DALLAS – With time growing short in 2008, Texas issuers will defy the current credit-crunch environment with some sizable deals along with the usual ration of bank-qualified bonds.
“This will be the last week that things will get done in an efficient manner, in my opinion,” said Jeffrey Timlin, portfolio manager at Sage Advisory Services in Austin. “It’s going to be the last full week of cramming.”
The University of Texas System leads issuers with a $255 million pricing of system revenue bonds on Wednesday. The negotiated deal is led by Morgan Stanley, with Morgan Keegan & Co., Loop Capital Markets, Ramirez & Co. and Siebert Brandford Shank & Co. as co-managers.
The bonds, which will take out commercial paper used for a variety of projects, are rated triple-A across the board because of their backing by the Permanent University Fund. With investors rushing into safe havens, that gilt-edged credit is expected to attract a healthy market.
“For a natural triple-A, you still going to see demand for that,” Timlin said. “For the rest of the fixed-income market, it’s really pretty horrible. You have to ask if the market will be able to handle the new issuance that’s coming out, along with the pressure from the secondary market.”
Large institutional investors, especially insurance companies, will be selling bonds in the secondary market to improve their liquidity position, Timlin said. In addition, investors will also be unloading underperforming bonds to take a tax-deductible loss.
“I think a lot of investors have had enough dealings with this year,” he said. “They’re all pretty melancholy.”
Indeed, the PUF itself has seen its value fall 25% due to the collapsing financial markets. The fund, which backs bonds for the University of Texas and Texas A&M systems, is made up of royalties and other income from state lands invested in a variety of markets.

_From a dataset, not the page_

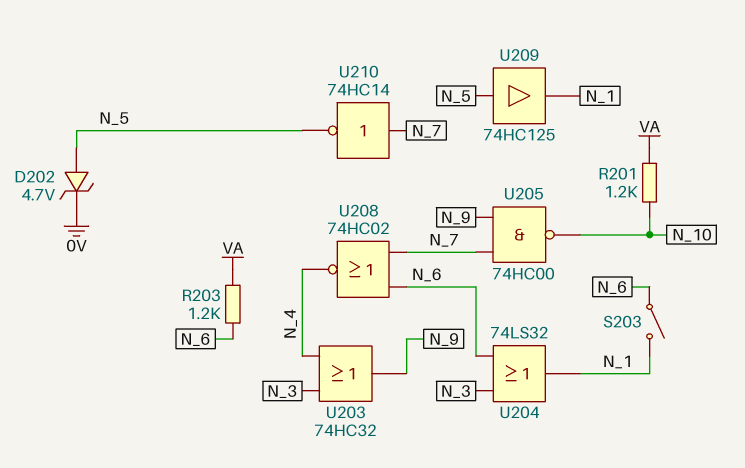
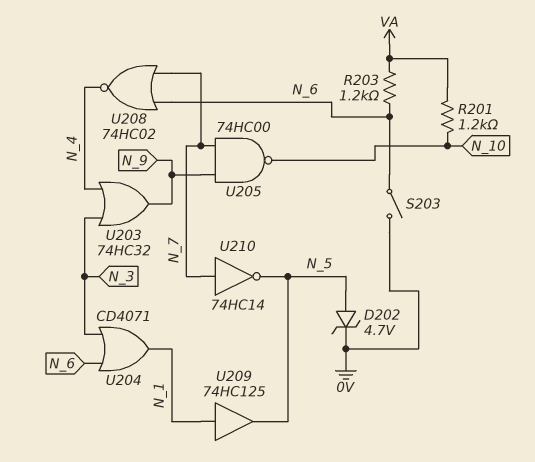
S203: switch (N_1, N_6) -> switch (0V, N_6)
U204: OR 74LS32 (in N_3, in N_6, out N_1) -> OR CD4071 (in N_3, in N_6, out N_1)
U209: buffer 74HC125 (in N_5, out N_1) -> buffer 74HC125 (in N_1, out N_5)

In October, UT System regents halted plans to sell production from oil and gas properties on the state lands after oil prices plummeted from the July high of $147 to less than a third of that. On Friday, oil futures closed below $42 per barrel.
Another question facing the system is whether a lawsuit filed last week might prevent issuance.
According to the lawsuit, the regents’ decision to lay off 3,800 employees of the UT Medical Branch in Galveston was illegal because it was done in a closed session. The regents said they could not afford to pay employees while the medical school was recovering from damage caused by Hurricane Ike this summer.
While the state’s Open Meetings Act allows governmental boards to consider individual job decision in private, decisions affecting large groups of employees must be done in public, according to the lawsuit.
Attorneys for UT’s bond counsel, McCall Parkhurst and Horton, could not be reached for comment.
Coming to market Tuesday is San Antonio’s CPS Energy with $218.6 million of electric and gas systems revenue refunding bonds to market in a negotiated sale. Retail pricing will be followed by institutional on Wednesday.
Morgan Stanley is the lead underwriter on the San Antonio issue. The underwriting team includes Merrill Lynch & Co., Banc of America Securities LLC, Depfa First Albany Securities LLC, First Southwest Co., Ramirez Co. and Siebert Brandford.
Co-bond counsel are Fulbright & Jaworski LLP and Escamilla & Poneck Inc. Co-financial advisers are Public Financial Management Inc. and Estrada Hinojosa & Co.
To the north of San Antonio, Austin is planning to issue $160 million of water and wastewater system refunding revenue bonds on the heels of an upgrade from Standard & Poor’s. Ratings analysts lifted the credit one notch to AA, citing the city’s “demonstrated willingness to adjust rates as necessary to maintain what we view as a strong overall financial position, including good debt service coverage of all liens.”
Standard & Poor’s rates the city’s general obligation debt AAA. The serial bonds with a final maturity in 2028 also carry ratings of AA from Fitch Ratings and Aa3 from Moody’s Investors Service.
Merrill Lynch serves as senior manager with a syndicate that includes eight other underwriters. The PFM Group is financial adviser, with bond counsel provided by Fulbright & Jaworski.